While using VoiceOver, I can cycle through all the elements in the app, and when I get to my container view, it will cycle through all the cells and their labels (I don't have any accessibility methods or properties enabled on my container view).
However, I'd like it so that I can assign an accessibility label to the UICollectionView so that VO reads the UICollectionView's accessibility label FIRST, before it reads the first cell's accessibility label.
ie, Button immediately above CollectionView's label: "Button" CollectionView's label: "Filter Bar" Cell 1's (default selected) label: "Sports" Cell 2's label: "Chevrolet"
Scenario: When the user has Button selected, and swipes to the right, the first cell in the table view gets selected.
Expected Result: VO reads: "Filter Bar, selected, Sports, button"
Actual Result: VO reads: "selected, Sports, button".
Is it possible to make VO read the accessibility label of the collection view first?
Upvotes: 1
Views: 4464
Reputation: 5671
A UICollectionView
may be seen as a container inside which many elements are embedded (its cells) and, as is, you can't have simultaneously a parent view (the collection view) and its child views (its cells) that are both accessible with VoiceOver: either the collection view can be selected or its cells.
Is it possible to make VO read the accessibility label of the collection view first?
Following the explanation above, you can't with the present configuration.
However, a solution may be to create a UIAccessbilityElement
that wraps your collection view with the simple label you want to be read out: this element will be selected before the collection view cells are in turn.
Finally, I strongly recommend to take a look at the demo inside this detailed WWDC video that may provide some useful tips for your use case.
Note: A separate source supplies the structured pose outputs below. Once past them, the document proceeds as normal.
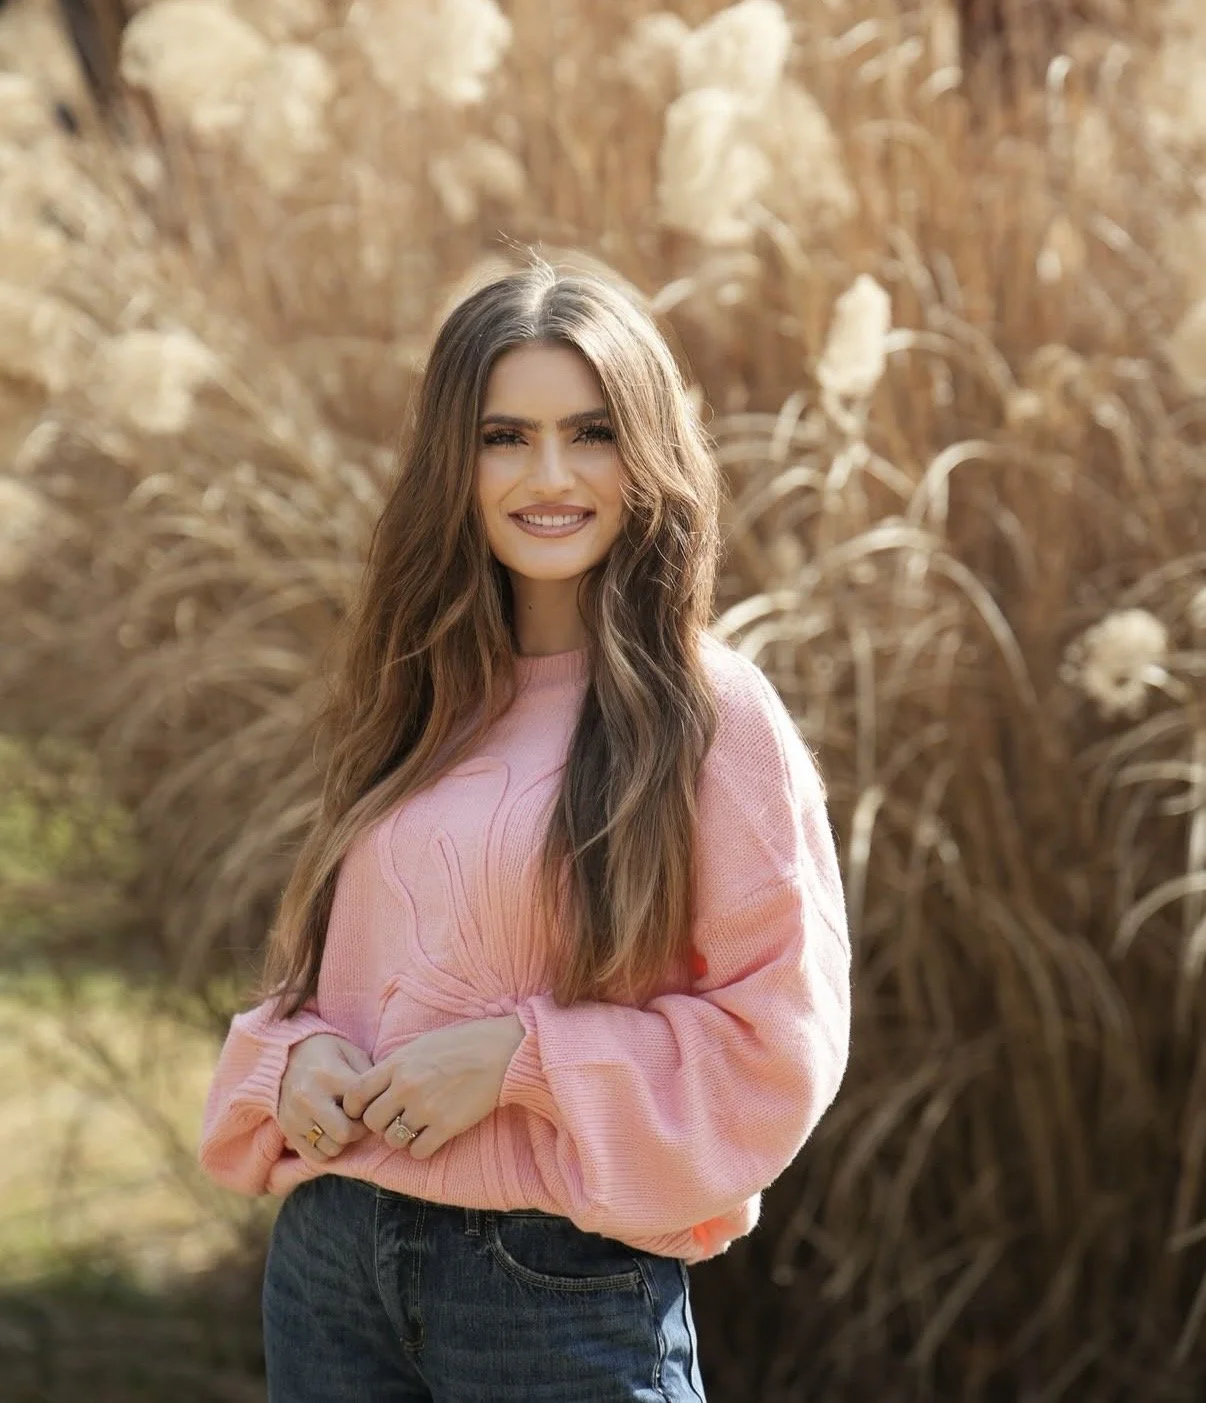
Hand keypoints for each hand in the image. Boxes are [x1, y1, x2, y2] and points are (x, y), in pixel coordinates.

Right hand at [278, 1033, 373, 1165]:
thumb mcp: (352, 1054)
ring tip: (343, 1124)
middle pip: (344, 1133)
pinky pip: (314, 1155)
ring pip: (331, 1148)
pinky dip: (327, 1148)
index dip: (373, 1109)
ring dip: (343, 1141)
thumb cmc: (329, 1053)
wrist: (289, 1054)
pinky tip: (329, 1132)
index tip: (372, 1105)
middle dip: (358, 1131)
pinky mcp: (287, 1129)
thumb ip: (369, 1077)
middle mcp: (309, 1097)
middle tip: (359, 1120)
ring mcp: (295, 1115)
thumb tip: (385, 1102)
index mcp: (329, 1075)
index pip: (360, 1107)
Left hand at [341, 1015, 524, 1160]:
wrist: (501, 1051)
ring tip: (415, 1127)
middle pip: (371, 1122)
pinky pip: (418, 1151)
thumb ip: (396, 1065)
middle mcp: (406, 1086)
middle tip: (395, 1119)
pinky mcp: (447, 1126)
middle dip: (380, 1124)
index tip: (365, 1110)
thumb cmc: (463, 1043)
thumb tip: (377, 1087)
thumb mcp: (421, 1044)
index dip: (355, 1107)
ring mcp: (426, 1108)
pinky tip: (432, 1135)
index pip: (355, 1094)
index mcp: (397, 1063)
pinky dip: (422, 1148)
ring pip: (392, 1140)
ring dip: (401, 1137)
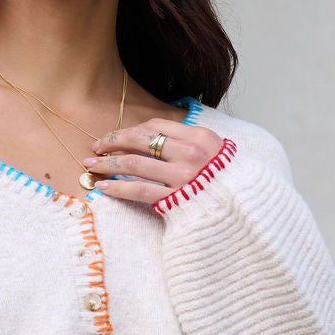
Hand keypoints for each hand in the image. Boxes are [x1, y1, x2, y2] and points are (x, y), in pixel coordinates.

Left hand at [82, 118, 225, 204]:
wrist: (242, 209)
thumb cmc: (225, 181)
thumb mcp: (214, 151)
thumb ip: (189, 141)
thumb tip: (156, 135)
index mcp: (199, 136)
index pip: (155, 125)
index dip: (130, 129)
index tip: (114, 137)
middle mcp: (189, 153)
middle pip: (140, 139)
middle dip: (112, 141)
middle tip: (95, 147)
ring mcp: (181, 176)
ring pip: (134, 164)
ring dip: (108, 163)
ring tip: (93, 166)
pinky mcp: (174, 199)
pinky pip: (138, 189)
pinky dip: (117, 187)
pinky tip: (103, 187)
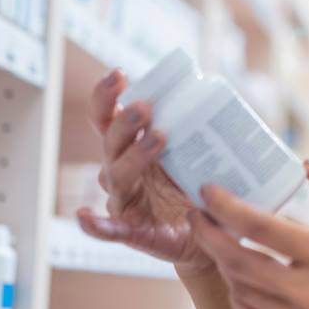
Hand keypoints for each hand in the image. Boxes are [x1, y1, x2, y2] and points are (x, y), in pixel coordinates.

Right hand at [76, 69, 213, 277]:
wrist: (214, 236)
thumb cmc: (203, 188)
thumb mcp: (205, 155)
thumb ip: (205, 132)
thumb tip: (224, 101)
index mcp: (133, 146)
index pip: (110, 116)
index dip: (107, 95)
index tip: (118, 73)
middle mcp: (123, 170)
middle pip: (112, 141)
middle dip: (125, 122)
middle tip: (145, 107)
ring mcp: (127, 201)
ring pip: (117, 176)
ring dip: (133, 156)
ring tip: (157, 139)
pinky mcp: (133, 232)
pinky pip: (110, 229)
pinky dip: (96, 223)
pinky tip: (84, 215)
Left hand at [189, 165, 308, 308]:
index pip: (258, 227)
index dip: (224, 206)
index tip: (208, 191)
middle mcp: (308, 291)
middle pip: (235, 261)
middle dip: (207, 235)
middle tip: (196, 214)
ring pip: (240, 291)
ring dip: (221, 264)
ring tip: (217, 241)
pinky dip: (238, 296)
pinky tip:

⚠️ ⬛️◼️🔳▪️ EDIT ▪️🔳◼️⬛️ ⚠️ (after MarkS's comments)
I'm trying to figure out a way to wrap it, but so far I've been unsuccessful.
Try this code snippet hereafter to create your accessibility element:
class ViewController: UIViewController {
override func viewDidAppear(_ animated: Bool) {
super.viewDidAppear(animated)
let a11yWrapper = UIAccessibilityElement(accessibilityContainer: view!)
a11yWrapper.accessibilityFrameInContainerSpace = CGRect.init(x: 40.0,
y: 40.0,
width: 100.0,
height: 50.0)
a11yWrapper.accessibilityLabel = "Filter Bar"
a11yWrapper.accessibilityTraits = .staticText
view.accessibilityElements = [a11yWrapper]
}
}
Adapt it to your app environment and that should make VO read the accessibility label of the collection view first.
There aren't any examples in the documentation which specifically go over this situation.
I think it's because your design shouldn't be done this way.
Usually, it's either the collection view itself or its cells that are accessible, not both as explained earlier.
However, according to what you exposed in your post, you could use the custom actions to reach your purpose as well: each action will correspond to a particular cell... that's definitely not perfect but that's as close as you can get to what you’re asking.